# Texto em estudo:
Não há um plano integrado de desenvolvimento para a Amazônia. E, sem saber o que fazer, é muito pouco apenas aumentar o monitoramento, como quer o general Mourão.

Mudanças do vento - ZEINA LATIF

O Estado de S. Paulo - 16/07

Haverá o recrudescimento da atual tendência nacionalista ou uma mudança de rumo?



Como será a ordem econômica mundial no pós-pandemia: haverá o recrudescimento da atual tendência nacionalista ou uma mudança de rumo? Há razões para acreditar no segundo cenário. Afinal, como diz Delfim Netto, “a história é escrita por acidentes”. Acidentes causam inflexões.

A crise global de 2008, fruto de erros de governantes, trouxe muito descontentamento social e despertou sentimentos nacionalistas e antidemocráticos, alimentando políticos de perfil populista.

Nos EUA, como aponta Luigi Zingales, a bronca veio dos que se sentiram deixados para trás, penalizados por desemprego e execução de hipotecas, em meio à visão de que o mercado financeiro, o causador da crise, saíra ileso. Não foi diferente na Europa.

O descontentamento se espalhou entre os países emergentes com maior fragilidade interna, conforme a perda de ímpeto do comércio mundial e o fim do ciclo de commodities reduziram seu ritmo de crescimento. O maior símbolo foi a Primavera Árabe.

Não se pode negar a influência do quadro internacional no Brasil, mas a insatisfação e o apelo ao populismo foram muito mais frutos de nossos erros – a corrupção e a política econômica que causaram a recessão passada.

A crise de 2008 aumentou nos países desenvolvidos o sentimento contra a globalização, apesar do seu impulso a ganhos de produtividade e crescimento mundial. A desigualdade, em trajetória ascendente mesmo antes da crise, por conta da perda de empregos em favor de pares nos países emergentes, se agravou. E da pior forma: a queda da renda dos mais pobres.

Foram os emergentes que mais ganharam com a globalização, principalmente pelo forte crescimento do comércio mundial após a entrada da China na OMC em 2001. A redução da pobreza e o surgimento da nova classe média não foram exclusividades do Brasil.

Alguns acreditam que a pandemia irá exacerbar a antiglobalização, pela busca dos países em reduzir a dependência externa de produtos estratégicos. Algo preocupante, inclusive para a geopolítica, pois o comércio mundial promove a cooperação entre as nações.

No entanto, poderá haver correção de rumo. A falha de populistas em lidar com a pandemia, em contraposição ao sucesso de lideranças liberal-democráticas, poderá enfraquecer a pauta antiglobalização.

# Tarefa 1:
No texto sobre a ordem econômica no pós-pandemia, qual é apontado como o maior símbolo do descontentamento nos países emergentes?
# Tarefa 2:
Escreva a continuação do texto sobre a ordem econômica no pós-pandemia a partir da última frase.
O material que vem a seguir tem outra origem.

# Dados de rastreamento de pontos:
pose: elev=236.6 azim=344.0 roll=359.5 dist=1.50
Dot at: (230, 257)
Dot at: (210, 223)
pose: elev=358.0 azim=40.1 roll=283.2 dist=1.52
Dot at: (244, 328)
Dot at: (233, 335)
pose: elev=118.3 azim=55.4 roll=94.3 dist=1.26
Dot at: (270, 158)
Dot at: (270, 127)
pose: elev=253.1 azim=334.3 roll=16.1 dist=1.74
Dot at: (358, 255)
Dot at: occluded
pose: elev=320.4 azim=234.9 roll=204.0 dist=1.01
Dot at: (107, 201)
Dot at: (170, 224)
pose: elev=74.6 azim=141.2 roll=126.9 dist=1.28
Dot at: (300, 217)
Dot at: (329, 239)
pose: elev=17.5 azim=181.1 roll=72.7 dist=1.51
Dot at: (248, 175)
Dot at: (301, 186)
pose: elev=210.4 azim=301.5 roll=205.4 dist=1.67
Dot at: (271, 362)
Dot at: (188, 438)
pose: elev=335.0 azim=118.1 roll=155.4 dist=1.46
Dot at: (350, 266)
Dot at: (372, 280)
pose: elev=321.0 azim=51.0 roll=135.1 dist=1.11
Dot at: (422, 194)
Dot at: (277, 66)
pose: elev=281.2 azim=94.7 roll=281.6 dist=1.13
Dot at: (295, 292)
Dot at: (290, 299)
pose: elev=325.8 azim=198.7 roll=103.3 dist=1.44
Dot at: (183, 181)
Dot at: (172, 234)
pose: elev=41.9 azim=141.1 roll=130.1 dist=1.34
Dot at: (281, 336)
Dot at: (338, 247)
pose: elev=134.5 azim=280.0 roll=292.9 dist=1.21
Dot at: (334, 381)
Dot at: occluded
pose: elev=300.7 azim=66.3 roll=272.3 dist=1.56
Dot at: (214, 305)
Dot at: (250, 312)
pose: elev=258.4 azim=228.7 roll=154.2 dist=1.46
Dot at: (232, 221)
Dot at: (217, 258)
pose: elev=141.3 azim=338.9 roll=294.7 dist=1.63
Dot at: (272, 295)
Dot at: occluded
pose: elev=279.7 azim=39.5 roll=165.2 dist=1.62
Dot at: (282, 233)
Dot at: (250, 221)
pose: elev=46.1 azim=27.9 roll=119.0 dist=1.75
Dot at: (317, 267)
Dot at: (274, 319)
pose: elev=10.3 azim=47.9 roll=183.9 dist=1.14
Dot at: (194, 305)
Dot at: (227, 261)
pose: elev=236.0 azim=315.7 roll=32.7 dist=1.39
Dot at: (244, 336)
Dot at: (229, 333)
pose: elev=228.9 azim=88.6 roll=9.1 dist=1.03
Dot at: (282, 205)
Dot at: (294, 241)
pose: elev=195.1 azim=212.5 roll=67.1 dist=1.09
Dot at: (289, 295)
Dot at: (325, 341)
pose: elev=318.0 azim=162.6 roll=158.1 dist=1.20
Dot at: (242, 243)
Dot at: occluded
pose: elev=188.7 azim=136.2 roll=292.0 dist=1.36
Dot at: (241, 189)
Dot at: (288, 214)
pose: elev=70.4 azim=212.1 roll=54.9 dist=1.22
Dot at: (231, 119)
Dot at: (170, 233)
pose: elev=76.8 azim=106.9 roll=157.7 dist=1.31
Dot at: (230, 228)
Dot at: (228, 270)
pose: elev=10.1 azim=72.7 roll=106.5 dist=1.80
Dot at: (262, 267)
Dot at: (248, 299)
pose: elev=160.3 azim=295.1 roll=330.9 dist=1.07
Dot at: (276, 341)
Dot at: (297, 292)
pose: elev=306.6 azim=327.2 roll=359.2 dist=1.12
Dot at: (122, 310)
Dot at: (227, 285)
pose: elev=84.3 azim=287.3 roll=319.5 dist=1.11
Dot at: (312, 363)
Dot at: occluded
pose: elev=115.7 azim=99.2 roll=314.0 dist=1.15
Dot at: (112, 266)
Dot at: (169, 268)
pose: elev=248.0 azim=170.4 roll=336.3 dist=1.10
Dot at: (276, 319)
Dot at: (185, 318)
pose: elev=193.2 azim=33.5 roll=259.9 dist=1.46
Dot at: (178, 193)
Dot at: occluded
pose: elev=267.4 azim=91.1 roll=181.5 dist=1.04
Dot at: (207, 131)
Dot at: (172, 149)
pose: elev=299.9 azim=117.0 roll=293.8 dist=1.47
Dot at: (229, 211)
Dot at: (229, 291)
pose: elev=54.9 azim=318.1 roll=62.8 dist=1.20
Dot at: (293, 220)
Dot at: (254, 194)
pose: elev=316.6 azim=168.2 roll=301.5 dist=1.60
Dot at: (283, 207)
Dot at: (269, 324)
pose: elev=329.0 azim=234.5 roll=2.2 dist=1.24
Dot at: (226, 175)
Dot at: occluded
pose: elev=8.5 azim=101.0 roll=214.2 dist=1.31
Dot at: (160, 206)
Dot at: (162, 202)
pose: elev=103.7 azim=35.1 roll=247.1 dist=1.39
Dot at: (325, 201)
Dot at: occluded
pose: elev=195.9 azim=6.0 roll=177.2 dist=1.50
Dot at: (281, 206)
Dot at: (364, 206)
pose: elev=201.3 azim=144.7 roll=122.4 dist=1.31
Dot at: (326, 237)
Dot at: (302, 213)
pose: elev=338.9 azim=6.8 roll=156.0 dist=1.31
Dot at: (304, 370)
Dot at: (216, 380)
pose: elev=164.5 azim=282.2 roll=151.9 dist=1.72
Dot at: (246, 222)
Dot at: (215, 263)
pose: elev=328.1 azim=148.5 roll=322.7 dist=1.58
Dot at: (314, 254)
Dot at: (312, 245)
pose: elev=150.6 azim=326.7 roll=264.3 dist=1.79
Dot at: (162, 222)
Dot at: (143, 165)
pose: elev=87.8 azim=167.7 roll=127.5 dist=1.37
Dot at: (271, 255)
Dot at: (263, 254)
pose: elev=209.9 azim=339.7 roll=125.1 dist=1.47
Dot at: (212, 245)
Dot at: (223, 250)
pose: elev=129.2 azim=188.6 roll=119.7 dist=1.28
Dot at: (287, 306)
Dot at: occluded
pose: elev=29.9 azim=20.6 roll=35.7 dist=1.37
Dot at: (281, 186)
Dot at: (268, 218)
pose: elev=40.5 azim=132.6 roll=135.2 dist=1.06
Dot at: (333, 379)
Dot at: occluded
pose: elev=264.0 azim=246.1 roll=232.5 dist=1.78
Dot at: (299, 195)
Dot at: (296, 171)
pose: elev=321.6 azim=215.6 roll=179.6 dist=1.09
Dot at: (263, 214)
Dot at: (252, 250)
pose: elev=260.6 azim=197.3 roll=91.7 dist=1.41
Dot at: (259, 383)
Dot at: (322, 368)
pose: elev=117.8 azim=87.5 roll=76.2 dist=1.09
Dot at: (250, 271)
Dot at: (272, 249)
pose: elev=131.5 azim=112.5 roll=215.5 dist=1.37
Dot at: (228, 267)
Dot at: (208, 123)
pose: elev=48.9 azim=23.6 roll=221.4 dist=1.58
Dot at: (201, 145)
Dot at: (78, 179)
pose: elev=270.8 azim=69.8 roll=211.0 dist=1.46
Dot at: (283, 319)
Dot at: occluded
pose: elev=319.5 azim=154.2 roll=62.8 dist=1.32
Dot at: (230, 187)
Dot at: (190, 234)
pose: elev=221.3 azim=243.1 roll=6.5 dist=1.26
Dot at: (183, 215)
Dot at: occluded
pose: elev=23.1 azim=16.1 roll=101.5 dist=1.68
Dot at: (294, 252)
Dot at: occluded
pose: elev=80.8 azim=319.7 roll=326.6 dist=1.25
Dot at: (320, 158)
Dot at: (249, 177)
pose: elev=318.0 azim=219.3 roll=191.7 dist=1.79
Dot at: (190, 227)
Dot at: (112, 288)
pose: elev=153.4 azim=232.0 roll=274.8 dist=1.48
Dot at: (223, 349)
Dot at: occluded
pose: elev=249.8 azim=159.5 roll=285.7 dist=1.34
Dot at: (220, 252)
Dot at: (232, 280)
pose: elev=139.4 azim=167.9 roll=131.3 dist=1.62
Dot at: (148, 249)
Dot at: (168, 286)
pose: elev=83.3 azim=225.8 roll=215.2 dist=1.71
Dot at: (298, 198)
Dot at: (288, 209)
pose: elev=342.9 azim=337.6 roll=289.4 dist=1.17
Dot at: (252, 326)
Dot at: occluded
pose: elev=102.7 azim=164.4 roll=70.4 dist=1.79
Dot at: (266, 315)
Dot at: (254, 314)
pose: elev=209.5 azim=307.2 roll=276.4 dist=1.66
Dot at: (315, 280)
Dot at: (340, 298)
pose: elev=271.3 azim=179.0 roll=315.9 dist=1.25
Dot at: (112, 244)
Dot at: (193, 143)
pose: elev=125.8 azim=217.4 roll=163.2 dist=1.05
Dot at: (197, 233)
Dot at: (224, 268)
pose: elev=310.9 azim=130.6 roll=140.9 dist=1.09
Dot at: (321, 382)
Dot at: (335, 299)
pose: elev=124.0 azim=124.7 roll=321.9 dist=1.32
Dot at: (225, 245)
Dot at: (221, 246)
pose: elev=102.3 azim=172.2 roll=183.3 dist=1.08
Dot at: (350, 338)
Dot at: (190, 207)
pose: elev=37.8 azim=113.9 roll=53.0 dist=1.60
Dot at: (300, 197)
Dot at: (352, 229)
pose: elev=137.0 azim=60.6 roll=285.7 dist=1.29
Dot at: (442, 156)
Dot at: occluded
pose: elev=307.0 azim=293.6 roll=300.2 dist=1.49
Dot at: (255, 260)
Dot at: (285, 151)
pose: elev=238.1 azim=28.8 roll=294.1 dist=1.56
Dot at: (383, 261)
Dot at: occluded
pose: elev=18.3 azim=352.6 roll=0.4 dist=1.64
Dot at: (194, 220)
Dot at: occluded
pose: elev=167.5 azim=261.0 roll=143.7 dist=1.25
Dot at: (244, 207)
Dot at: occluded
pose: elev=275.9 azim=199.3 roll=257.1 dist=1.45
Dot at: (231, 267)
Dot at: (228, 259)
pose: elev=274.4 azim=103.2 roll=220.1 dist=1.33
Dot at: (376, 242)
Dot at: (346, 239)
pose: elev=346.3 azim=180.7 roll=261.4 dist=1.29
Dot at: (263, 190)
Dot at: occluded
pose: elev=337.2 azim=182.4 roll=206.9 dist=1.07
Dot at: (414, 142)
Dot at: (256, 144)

# Resposta 1:
A Primavera Árabe.

# Resposta 2:
Nesse contexto, as eleições nos EUA ganham maior importância. Mesmo sendo a guerra comercial China-EUA um assunto de Estado, e não de governo, a saída de Trump poderá facilitar as negociações. Mais importante, uma postura mais agregadora do próximo presidente poderá ajudar na composição de países avançados com vistas a conter excessos da China.

Não sem razão esses países são críticos à OMC, pois foi dado à China o acesso a mercados do Ocidente, sem cobrar medidas para proteger a propriedade intelectual, fortalecer o estado de direito e dar tratamento equivalente a empresas estrangeiras em seu território.

Uma maior coalizão dos países, incluindo emergentes que desejam a globalização, irá significar um saudável contraponto à China, que expande sua influência.

Enquanto isso, Xi Jinping, a 7 anos no poder, enfrenta questionamentos por conta da forma omissa com que lidou com a pandemia. Desgastado, o líder chinês poderá enfrentar dificuldades para um terceiro mandato em 2022, ainda que a economia se recupere rapidamente.

Os EUA terão oportunidade de retomar a ordem mundial liberal, mas promovendo o compromisso com políticas sociais. Os benefícios do liberalismo precisam ser melhor compartilhados com a sociedade.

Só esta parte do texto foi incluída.